Wojna na Ukrainie doprowadziła do znaczącej migracji ludności. Nie jest tajemnicą, że uchodźcy wybierają przede wszystkim Polskę i kraje Europy Zachodniej.
Jak zwykle w takich okolicznościach, wśród normalnych ludzi uciekających przed zagrożeniem życia i zdrowia znajdą się także kombinatorzy, którzy zamierzają postępować, delikatnie mówiąc, nie do końca mądrze i przede wszystkim nieuczciwie. Ten pijany kierowca z Ukrainy jest tego przykładem.
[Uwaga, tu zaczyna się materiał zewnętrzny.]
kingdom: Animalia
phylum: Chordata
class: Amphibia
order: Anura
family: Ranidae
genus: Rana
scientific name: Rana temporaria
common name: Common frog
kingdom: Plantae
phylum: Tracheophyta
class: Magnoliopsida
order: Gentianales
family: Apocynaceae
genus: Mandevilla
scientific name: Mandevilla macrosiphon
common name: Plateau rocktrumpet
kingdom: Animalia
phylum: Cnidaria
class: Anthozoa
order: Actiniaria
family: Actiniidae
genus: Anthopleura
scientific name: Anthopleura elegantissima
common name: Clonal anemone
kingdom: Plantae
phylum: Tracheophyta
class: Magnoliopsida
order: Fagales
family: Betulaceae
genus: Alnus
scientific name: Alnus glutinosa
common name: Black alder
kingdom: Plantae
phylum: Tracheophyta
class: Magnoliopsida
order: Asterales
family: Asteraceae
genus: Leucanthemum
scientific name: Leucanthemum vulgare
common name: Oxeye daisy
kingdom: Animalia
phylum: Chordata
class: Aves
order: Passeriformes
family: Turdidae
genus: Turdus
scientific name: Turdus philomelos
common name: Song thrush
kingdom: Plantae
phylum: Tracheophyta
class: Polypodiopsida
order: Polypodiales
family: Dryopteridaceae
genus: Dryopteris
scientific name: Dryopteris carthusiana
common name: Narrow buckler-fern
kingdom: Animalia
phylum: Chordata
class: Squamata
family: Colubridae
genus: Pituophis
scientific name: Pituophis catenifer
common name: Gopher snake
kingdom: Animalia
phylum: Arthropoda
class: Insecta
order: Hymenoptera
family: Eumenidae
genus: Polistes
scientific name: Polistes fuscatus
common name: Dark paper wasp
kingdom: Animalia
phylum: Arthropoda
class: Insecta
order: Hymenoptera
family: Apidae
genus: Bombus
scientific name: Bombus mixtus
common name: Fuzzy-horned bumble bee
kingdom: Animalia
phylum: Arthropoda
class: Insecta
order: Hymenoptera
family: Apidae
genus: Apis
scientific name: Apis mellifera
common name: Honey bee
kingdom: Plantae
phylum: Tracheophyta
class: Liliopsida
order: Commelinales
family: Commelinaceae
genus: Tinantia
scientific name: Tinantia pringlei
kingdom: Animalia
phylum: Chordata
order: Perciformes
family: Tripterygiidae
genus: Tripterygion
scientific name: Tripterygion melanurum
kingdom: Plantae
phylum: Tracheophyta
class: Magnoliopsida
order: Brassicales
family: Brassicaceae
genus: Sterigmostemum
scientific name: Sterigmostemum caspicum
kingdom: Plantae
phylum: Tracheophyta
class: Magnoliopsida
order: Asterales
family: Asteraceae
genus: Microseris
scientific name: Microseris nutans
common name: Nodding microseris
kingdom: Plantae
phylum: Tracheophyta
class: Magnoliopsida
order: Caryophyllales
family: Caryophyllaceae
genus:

Do sytuacji doszło w miejscowości Groningen w Holandii. Dotyczyła ona zdarzenia drogowego, po którym ustalono, że kierowca zatrzymanego samochodu jest pod wpływem alkoholu. W takich okolicznościach każdy funkcjonariusz wie, jak postępować.
Pijany kierowca z Ukrainy był premierem?
Okazało się, że pijany kierowca z Ukrainy uderzył w słup w pobliżu mostu Emma. Nie zastanawiając się długo, porzucił swój pojazd. Policjanci udali się na miejsce, a następnie przeszukali okolice. Podejrzany odnalazł się na wspomnianym moście.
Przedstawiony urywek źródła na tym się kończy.